Given data -
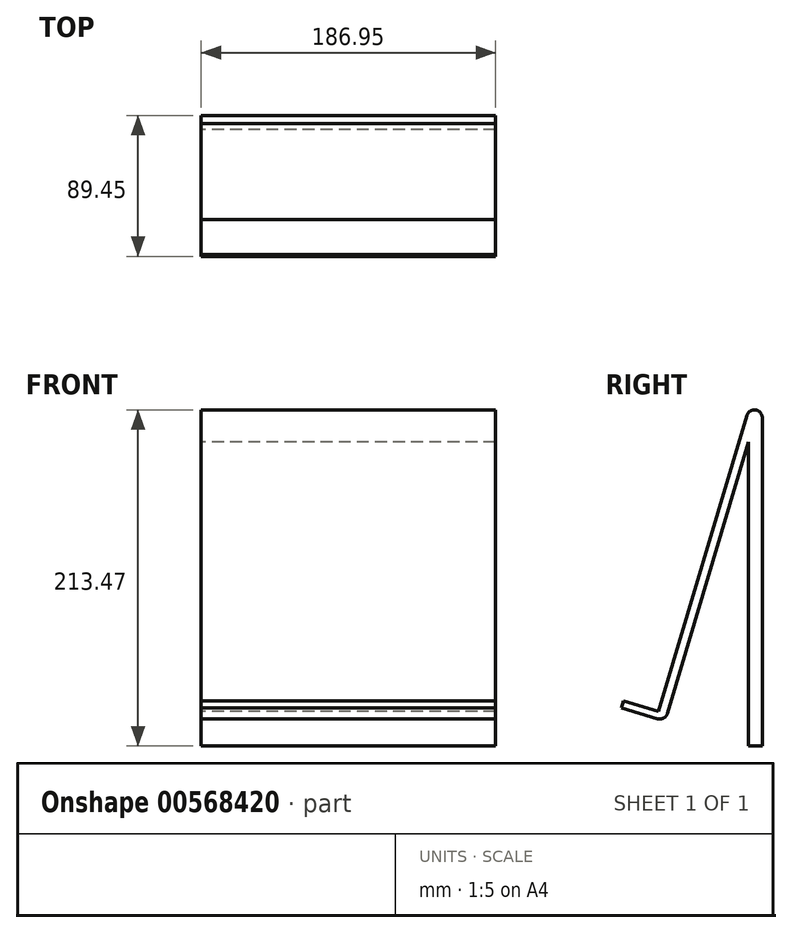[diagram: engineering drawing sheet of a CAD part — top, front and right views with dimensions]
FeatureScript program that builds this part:
annotation { "Feature Type Name" : "Feature", "Feature Type Description" : "" }
export const myFeature = defineFeature(function(context is Context, id is Id, definition is map)
    precondition{}
    {
        {
            var Q0;
            Q0=qCreatedBy(makeId("Right.planeOp"),FACE);
            var sketch = newSketch(context, id + "F0", { "sketchPlane" : qUnion([Q0])});
            skLineSegment(sketch, "E0", {"start": v(-26.33, -53.17) * mm, "end": v(30.86, 138.44) * mm});
            skLineSegment(sketch, "E1", {"start": v(30.86, 117.94) * mm, "end": v(30.86, -75.03) * mm});
            skLineSegment(sketch, "E2", {"start": v(30.86, -75.03) * mm, "end": v(39.64, -75.03) * mm});
            skLineSegment(sketch, "E3", {"start": v(39.64, -75.03) * mm, "end": v(39.64, 138.44) * mm});
            skLineSegment(sketch, "E4", {"start": v(-27.62, -57.49) * mm, "end": v(-49.8, -50.86) * mm});
            skLineSegment(sketch, "E5", {"start": v(-49.8, -50.86) * mm, "end": v(-48.52, -46.55) * mm});
            skPoint(sketch, "E6.end.orphan", {"position": v(-27.62, -52.79) * mm});
            skLineSegment(sketch, "E7", {"start": v(-48.52, -46.55) * mm, "end": v(-26.33, -53.17) * mm});
            skLineSegment(sketch, "E8", {"start": v(-27.62, -57.49) * mm, "end": v(-22, -59.16) * mm});
            skLineSegment(sketch, "E9", {"start": v(-22, -59.16) * mm, "end": v(30.86, 117.94) * mm});
            skLineSegment(sketch, "E10", {"start": v(30.86, 138.44) * mm, "end": v(39.64, 138.44) * mm});
            skSolve(sketch);
        }
        {
            var Q0;
            Q0 = qSketchRegion(id + "F0", true);
            extrude(context, id + "F1", {"entities" : qUnion([Q0]), "depth" : 82.3 * mm, "offsetDistance" : 25.4 * mm, "hasSecondDirection" : true, "secondDirectionOppositeDirection" : true, "secondDirectionDepth" : 104.65 * mm});
        }
        {
            var Q0;
            Q0=makeQuery(id+"F1.opExtrude","SWEPT_EDGE",EDGE,{"disambiguationData":[OSD([sQuery(id+"F0.wireOp",EDGE,"E3"),sQuery(id+"F0.wireOp",EDGE,"E10")])]});
            fillet(context, id + "F2", {"entities" : qUnion([Q0]), "radius" : 5.08 * mm, "tangentPropagation" : true, "allowEdgeOverflow" : false});
        }
        {
            var Q0;
            Q0=makeQuery(id+"F1.opExtrude","SWEPT_EDGE",EDGE,{"disambiguationData":[OSD([sQuery(id+"F0.wireOp",EDGE,"E0"),sQuery(id+"F0.wireOp",EDGE,"E10")])]});
            fillet(context, id + "F3", {"entities" : qUnion([Q0]), "radius" : 5.08 * mm, "tangentPropagation" : true, "allowEdgeOverflow" : false});
        }
        {
            var Q0;
            Q0=makeQuery(id+"F1.opExtrude","SWEPT_EDGE",EDGE,{"disambiguationData":[OSD([sQuery(id+"F0.wireOp",EDGE,"E8"),sQuery(id+"F0.wireOp",EDGE,"E9")])]});
            fillet(context, id + "F4", {"entities" : qUnion([Q0]), "radius" : 5.08 * mm, "tangentPropagation" : true, "allowEdgeOverflow" : false});
        }
    });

Exercise aim - Please print the data, starting at its first line and ending at the line that contains "export const myFeature", both ends included, and leave out the pictures.

Reply to the task -
[diagram: engineering drawing sheet of a CAD part — top, front and right views with dimensions]
FeatureScript program that builds this part:
annotation { "Feature Type Name" : "Feature", "Feature Type Description" : "" }
export const myFeature = defineFeature(function(context is Context, id is Id, definition is map)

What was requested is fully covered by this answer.